If a record below holds a picture, drop the picture and restate everything else word for word.

───

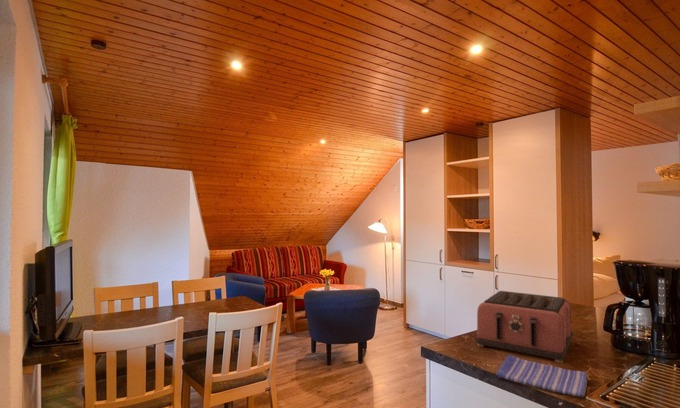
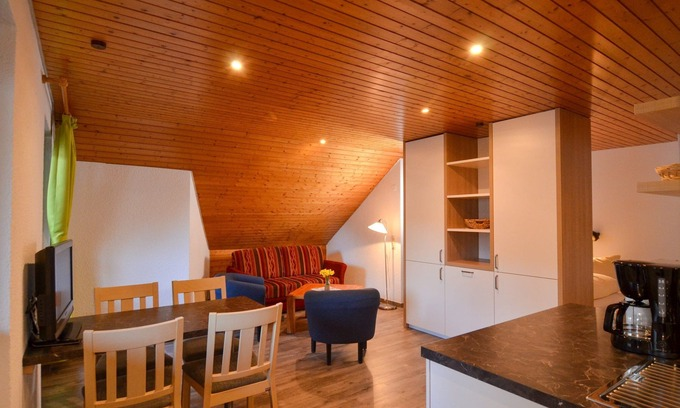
- dish towel [495,354,588,398]
- toaster [474,290,574,364]
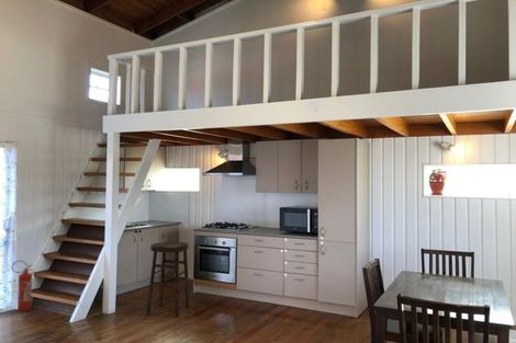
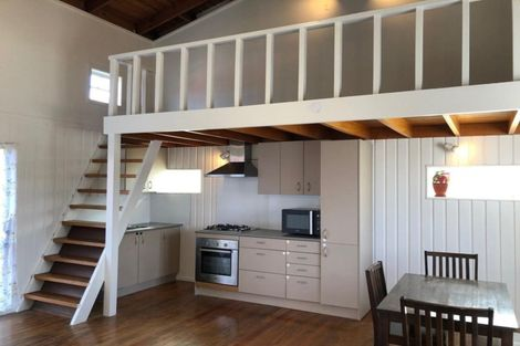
- fire extinguisher [11,260,34,312]
- stool [146,241,190,318]
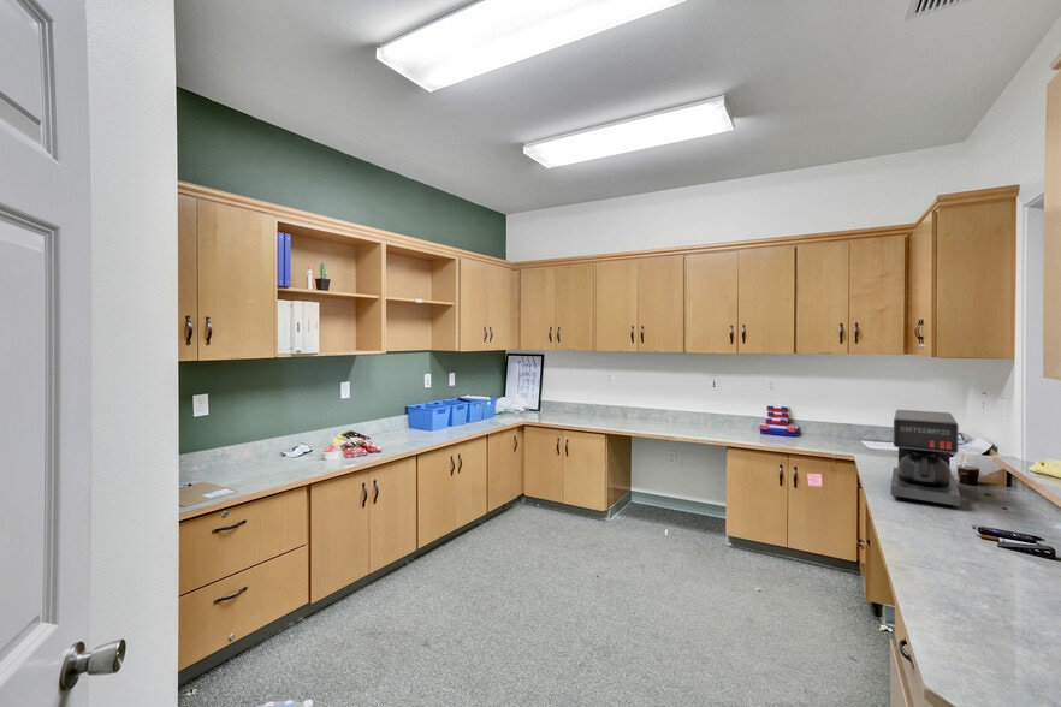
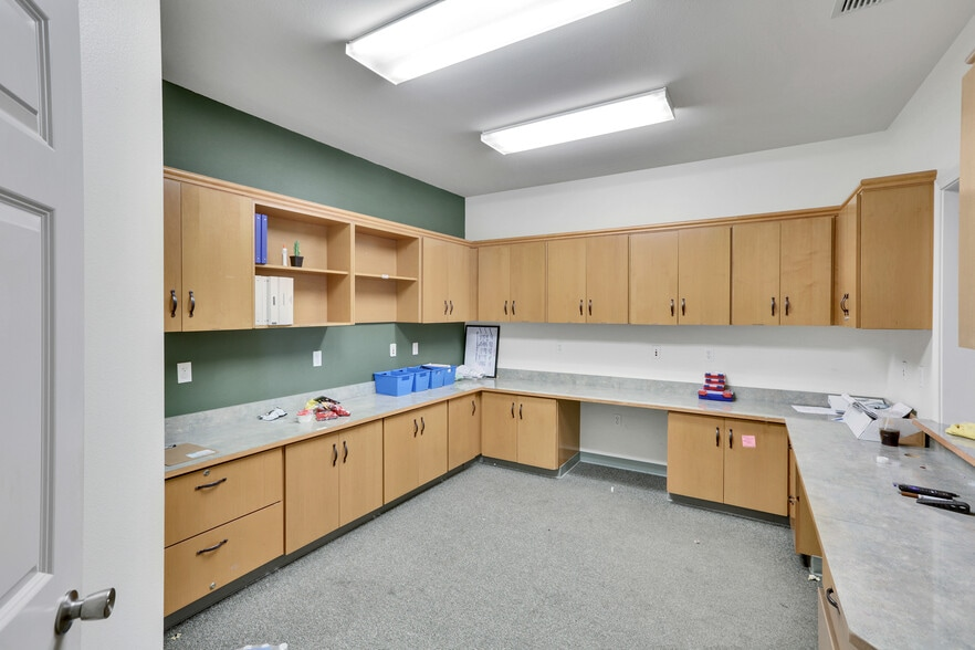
- coffee maker [890,409,961,509]
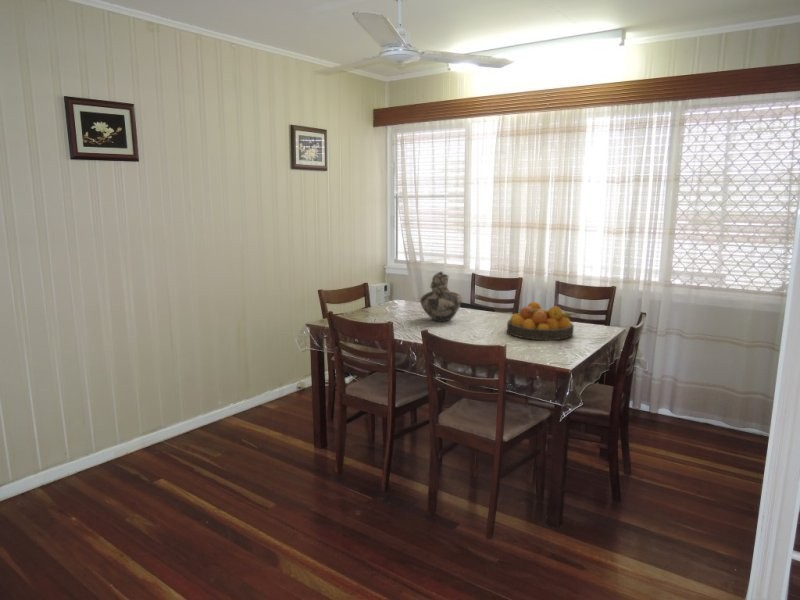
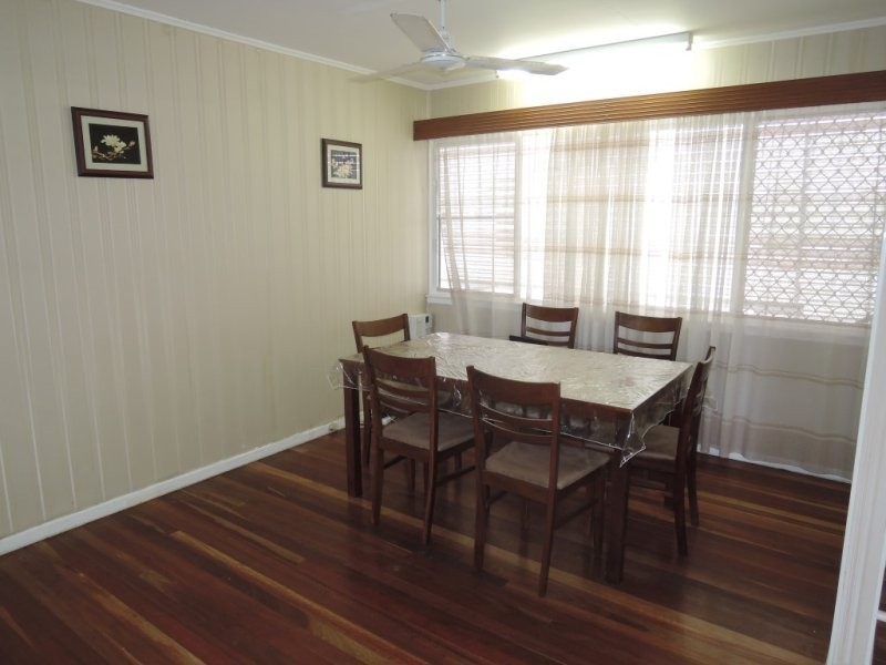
- vase [420,271,463,322]
- fruit bowl [506,301,577,341]
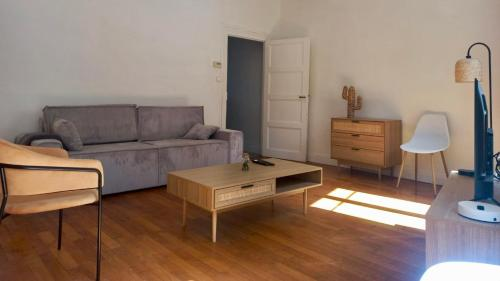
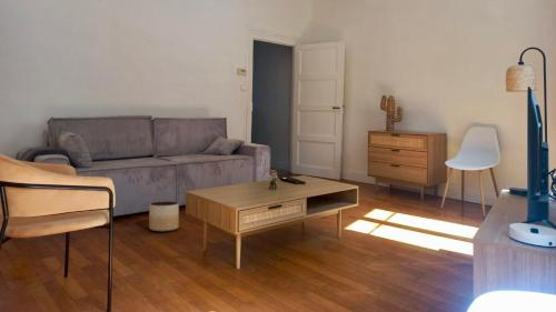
+ planter [148,200,180,233]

───

_OUTPUT FOR THIS EXERCISE:_
- dish towel [495,354,588,398]
- toaster [474,290,574,364]
- fire extinguisher [11,260,34,312]
- stool [146,241,190,318]
- coffee maker [890,409,961,509]
- vase [420,271,463,322]
- fruit bowl [506,301,577,341]
+ planter [148,200,180,233]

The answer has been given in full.